● Exercise A:
Answer these questions using the debugger task list.
(i) How many days are estimated for script URL enumeration?
(ii) As entries in which table should URLs in breakpoint locations be represented?
(iii) From what is the stub js::dbg2::Sphere class constructed?
● Exercise B:
Reproduce the passage of the debugger task list that begins at the words "Write a C++" and stops after "(new/delete) is required.".

START Excerpt provided

Script URL enumeration (5 days)
Define a function to enumerate the URLs of all scripts associated with a given global object.

Debugger user interfaces need to be able to present the user with a list of the scripts in use by a particular page or origin, so that the user can browse their source code, set breakpoints, and so on. These lists should include only those scripts in use by the page or origin being debugged.

Draft C++ js::dbg2 breakpoint API (3 days)
Write a C++ API declaring:

  • A class representing a position at which a breakpoint can be set, expressed in terms of textual positions (URL, line, and column) or in terms of function names (a global object, a series of containing function names, and a final function name), or in terms of specific function objects.

    The API should permit the "grammar" of breakpoint locations to be extended in the future (to describe, say, function-valued properties in object literals).

    These should be designed such that, in normal, efficent use, no explicit storage management (new/delete) is required.

    URLs in breakpoint locations should be represented as entries in the runtime's scriptFilenameTable. This means that, given a breakpoint location, we have immediate access to the list of JSScripts derived from the source code to which the location refers.

    If possible, the URL/line/column variant of this type should be suitable for use by the js::dbg2 stack frame type to represent source positions; we should not need two distinct types that represent locations in source code.

  • A class representing a breakpoint, js::dbg2::Breakpoint, which can be inserted in or removed from a debugging sphere. This API will not be concerned with breakpoint conditions, ignore counts, and such; those behaviors must be implemented by the client of the js::dbg2 interface.
  • A stub js::dbg2::Sphere class, sufficient for bootstrapping, constructed from a given global object.
  • Debugging sphere member functions for enumerating the currently inserted breakpoints.

Implement Breakpoint Location Classes (5 days)
Implement the classes described above describing breakpoint locations. There may be some tricky work here, as we want to have entries in the scriptFilenameTable that are live because they are referred to by breakpoint location objects, not scripts, and have entries cleaned up as appropriate.

END Excerpt provided
START Information given

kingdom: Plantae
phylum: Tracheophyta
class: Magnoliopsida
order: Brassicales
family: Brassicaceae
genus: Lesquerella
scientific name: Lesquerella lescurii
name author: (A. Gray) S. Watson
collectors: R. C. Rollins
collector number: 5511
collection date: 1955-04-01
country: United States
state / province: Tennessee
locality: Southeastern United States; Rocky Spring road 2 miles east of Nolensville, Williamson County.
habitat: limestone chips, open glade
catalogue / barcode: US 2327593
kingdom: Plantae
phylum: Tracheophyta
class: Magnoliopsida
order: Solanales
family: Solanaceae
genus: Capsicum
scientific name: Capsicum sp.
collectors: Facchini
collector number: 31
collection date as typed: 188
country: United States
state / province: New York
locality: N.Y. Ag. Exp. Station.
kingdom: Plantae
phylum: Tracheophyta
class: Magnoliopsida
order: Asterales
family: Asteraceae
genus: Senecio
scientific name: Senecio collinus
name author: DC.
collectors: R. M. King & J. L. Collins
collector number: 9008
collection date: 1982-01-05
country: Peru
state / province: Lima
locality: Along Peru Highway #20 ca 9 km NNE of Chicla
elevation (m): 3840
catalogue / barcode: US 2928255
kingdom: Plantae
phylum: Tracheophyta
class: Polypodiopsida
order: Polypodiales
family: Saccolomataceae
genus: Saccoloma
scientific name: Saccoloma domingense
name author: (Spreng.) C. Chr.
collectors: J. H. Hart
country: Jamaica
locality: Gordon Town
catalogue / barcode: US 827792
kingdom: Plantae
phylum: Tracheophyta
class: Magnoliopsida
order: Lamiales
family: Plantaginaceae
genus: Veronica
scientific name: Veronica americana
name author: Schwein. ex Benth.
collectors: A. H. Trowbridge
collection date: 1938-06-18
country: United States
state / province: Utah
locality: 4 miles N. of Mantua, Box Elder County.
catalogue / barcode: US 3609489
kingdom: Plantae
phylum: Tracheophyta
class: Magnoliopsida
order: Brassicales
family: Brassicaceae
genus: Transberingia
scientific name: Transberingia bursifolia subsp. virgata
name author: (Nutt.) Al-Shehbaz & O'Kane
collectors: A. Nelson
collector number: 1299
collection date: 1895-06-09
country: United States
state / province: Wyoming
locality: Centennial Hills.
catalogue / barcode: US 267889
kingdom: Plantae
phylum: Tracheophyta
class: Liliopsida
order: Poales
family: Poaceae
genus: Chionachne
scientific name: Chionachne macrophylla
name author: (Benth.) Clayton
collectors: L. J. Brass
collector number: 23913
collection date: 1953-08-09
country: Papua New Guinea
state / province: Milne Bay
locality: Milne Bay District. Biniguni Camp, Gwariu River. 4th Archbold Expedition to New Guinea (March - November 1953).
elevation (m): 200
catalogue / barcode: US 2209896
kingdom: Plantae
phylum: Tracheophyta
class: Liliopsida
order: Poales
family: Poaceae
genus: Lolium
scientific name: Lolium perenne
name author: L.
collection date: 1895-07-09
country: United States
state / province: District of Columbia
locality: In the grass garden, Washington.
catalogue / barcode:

END Information given

● Written reply A:
(i) 5 days
(ii) The runtime's scriptFilenameTable
(iii) A given global object

● Written reply B:
Write a C++ API declaring:

  • A class representing a position at which a breakpoint can be set, expressed in terms of textual positions (URL, line, and column) or in terms of function names (a global object, a series of containing function names, and a final function name), or in terms of specific function objects.

    The API should permit the "grammar" of breakpoint locations to be extended in the future (to describe, say, function-valued properties in object literals).

    These should be designed such that, in normal, efficent use, no explicit storage management (new/delete) is required.